Die Schauspielerin Margit Schulte-Tigges im Gespräch mit der Aka
„Lasst mich den Löwen auch spielen“, bittet der Handwerker Zettel im Sommernachtstraum.
Margit Schulte-Tigges brauchte nicht lange zu bitten – der König der Tiere war ihr sicher. Allerdings nicht der von Shakespeare erdachte, sondern der „Feige Löwe“ aus dem Zauberer von Oz, der auf der Suche nach mehr Mut ist. Es war eine von 200 Rollen, die die zierliche Schauspielerin in ihrer langen Bühnenlaufbahn gespielt hat.
In der Reihe „Aka im Gespräch“ gewährte die 1943 in Leipzig geborene Schauspielerin Einblicke in ihr Leben und ihre Theatererfahrungen. Mit großer Offenheit beantwortete sie die Fragen von Petra Neumann-Prystaj und Mika Dietrich. Das Publikum dankte ihr dafür mit langem Applaus.
Zum Theater kam sie schon im zarten Alter von fünf Jahren, nachdem ihre Mutter sie bei einer Schauspielschule angemeldet hatte. Ihre erste Rolle war eine Brieftaube – das weiße Kleidchen hat sie bis heute aufbewahrt. Ihre Eltern verließen die DDR und wurden in Darmstadt heimisch. Auf der Viktoriaschule, die sie besuchte, gab es damals zwar keine Theater-AG, wohl aber auf der Lichtenbergschule, auf der ihr Bruder war. Er empfahl sie dort und so spielte sie schon als Teenager die großen Frauenrollen. Der Weg in die „richtige“ Schauspielkarriere führte dann aber doch aus Vernunftgründen über einen Umweg: Sie ließ sich zur mathematisch-technischen Assistentin ausbilden und heiratete ihren Chef.
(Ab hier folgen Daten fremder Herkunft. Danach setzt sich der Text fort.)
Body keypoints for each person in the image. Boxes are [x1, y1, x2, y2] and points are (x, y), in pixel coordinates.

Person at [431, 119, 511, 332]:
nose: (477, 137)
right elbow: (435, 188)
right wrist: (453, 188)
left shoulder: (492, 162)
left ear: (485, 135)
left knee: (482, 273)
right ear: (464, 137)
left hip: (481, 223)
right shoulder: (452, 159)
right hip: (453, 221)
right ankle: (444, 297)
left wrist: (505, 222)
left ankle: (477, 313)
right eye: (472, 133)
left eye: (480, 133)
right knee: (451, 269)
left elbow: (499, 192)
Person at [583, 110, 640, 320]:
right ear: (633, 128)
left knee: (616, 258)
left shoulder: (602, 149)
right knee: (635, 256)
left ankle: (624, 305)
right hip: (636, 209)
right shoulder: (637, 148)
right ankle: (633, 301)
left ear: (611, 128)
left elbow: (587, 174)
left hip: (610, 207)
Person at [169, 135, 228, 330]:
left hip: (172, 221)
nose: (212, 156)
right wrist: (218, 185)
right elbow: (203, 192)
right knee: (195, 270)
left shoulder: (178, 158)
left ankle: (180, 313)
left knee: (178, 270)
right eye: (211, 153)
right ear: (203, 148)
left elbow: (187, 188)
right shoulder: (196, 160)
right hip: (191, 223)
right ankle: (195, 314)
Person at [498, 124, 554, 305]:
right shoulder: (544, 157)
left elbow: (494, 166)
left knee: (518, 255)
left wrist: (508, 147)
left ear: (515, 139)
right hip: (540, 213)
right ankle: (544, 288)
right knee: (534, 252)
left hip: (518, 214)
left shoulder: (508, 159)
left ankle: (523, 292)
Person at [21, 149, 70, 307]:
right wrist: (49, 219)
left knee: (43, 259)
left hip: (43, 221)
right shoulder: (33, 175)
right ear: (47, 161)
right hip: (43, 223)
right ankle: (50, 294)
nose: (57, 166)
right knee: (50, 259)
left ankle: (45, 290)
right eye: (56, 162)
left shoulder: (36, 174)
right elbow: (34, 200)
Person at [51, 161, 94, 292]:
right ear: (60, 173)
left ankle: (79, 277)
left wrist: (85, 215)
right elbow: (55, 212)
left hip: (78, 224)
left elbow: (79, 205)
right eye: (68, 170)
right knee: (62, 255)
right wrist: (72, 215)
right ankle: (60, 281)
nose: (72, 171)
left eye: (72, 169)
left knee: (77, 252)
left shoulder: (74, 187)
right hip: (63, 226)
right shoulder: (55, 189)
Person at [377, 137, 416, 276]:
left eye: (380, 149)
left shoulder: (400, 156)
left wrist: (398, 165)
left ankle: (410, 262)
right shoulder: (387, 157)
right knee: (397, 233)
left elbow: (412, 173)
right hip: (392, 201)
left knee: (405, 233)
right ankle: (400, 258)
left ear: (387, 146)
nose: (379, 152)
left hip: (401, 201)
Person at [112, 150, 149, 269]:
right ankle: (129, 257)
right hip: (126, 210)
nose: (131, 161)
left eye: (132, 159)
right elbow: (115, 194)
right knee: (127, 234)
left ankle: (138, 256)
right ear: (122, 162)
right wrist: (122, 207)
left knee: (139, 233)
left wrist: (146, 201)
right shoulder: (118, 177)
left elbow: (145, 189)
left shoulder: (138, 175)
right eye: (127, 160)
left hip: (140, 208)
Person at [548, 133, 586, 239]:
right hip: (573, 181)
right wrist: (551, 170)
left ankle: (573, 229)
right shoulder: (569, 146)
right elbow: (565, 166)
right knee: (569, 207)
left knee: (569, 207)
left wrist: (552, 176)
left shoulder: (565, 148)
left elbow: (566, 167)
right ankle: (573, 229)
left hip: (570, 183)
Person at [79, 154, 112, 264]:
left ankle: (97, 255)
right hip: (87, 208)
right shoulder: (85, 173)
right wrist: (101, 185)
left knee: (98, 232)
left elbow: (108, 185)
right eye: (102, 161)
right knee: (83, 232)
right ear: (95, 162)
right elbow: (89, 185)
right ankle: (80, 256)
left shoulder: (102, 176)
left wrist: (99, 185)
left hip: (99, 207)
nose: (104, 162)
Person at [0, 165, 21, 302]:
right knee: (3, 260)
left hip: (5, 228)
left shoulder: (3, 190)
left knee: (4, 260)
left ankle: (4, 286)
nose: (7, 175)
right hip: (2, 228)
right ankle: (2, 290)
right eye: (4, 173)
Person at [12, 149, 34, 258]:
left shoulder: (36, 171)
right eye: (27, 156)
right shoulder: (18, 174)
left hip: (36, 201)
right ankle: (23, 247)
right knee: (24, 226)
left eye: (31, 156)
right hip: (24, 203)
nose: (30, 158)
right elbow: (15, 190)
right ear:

Dann aber war’s endlich soweit. Sie wurde an der Schauspielschule in Frankfurt angenommen und vom legendären Joseph Offenbach unterrichtet. Eine ihrer Mitschülerinnen, mit der sie bis heute befreundet ist, war übrigens Ulla Berkewicz, heute Suhrkamp-Chefin. Im Gegensatz zu Margit Schulte-Tigges, die den Weg über Provinzbühnen einschlug, lehnte die spätere Frau Unseld dies ab und ging gleich an ein Theater im ungleich bedeutenderen Köln.
Der Weg über die kleinen Bühnen in Celle, Hildesheim und Kassel habe sich gelohnt, meint die Darmstädter Schauspielerin, sie habe dort eine Menge gelernt und viele große Rollen gespielt. Dann aber ging es endlich in Richtung Heimat: Zweimal zehn Jahre war sie in Darmstadt engagiert – dazwischen lagen noch 12 Jahre im nahen Mainz. Dass sie in diesem Jahr mit dem Intendantenwechsel gehen musste (12 Intendanten hatte sie bis dahin „überlebt“), hat sie tief getroffen. Sie hatte es zwar nicht anders erwartet, immerhin ist sie ja schon im fortgeschrittenen Rentenalter, aber ein Fünkchen Hoffnung war trotzdem da gewesen – zumal sie mit der Rolle der Martha aus „Wer hat Angst vor Virginia Woolf“ zum Abschied noch einmal bewiesen hatte, was in ihr steckt.
Würde sie jungen Menschen raten, zum Theater zu gehen? Sie würde! Trotz geringer Bezahlung, schwierigen Familienlebens, großer körperlicher Anforderungen und der Aussicht, bei jedem Intendantenwechsel eine Kündigung zu bekommen. Ihre Entlassung habe sie noch nicht ganz überwunden, sagt sie, aber ganz allmählich entdecke sie gerade die Vorteile der Langsamkeit. Was sie am meisten vermisst? Das tolle Darmstädter Publikum, das ihr einen Abschied beschert habe, den sie nie vergessen werde.
Vielleicht, meinte ein Zuhörer zum Schluss, gebe es ja doch mal wieder die eine oder andere Gastrolle für sie. Die neuen jungen Theatermacher am Staatstheater sollten über diesen Wunsch aus den Reihen des Publikums vielleicht mal nachdenken.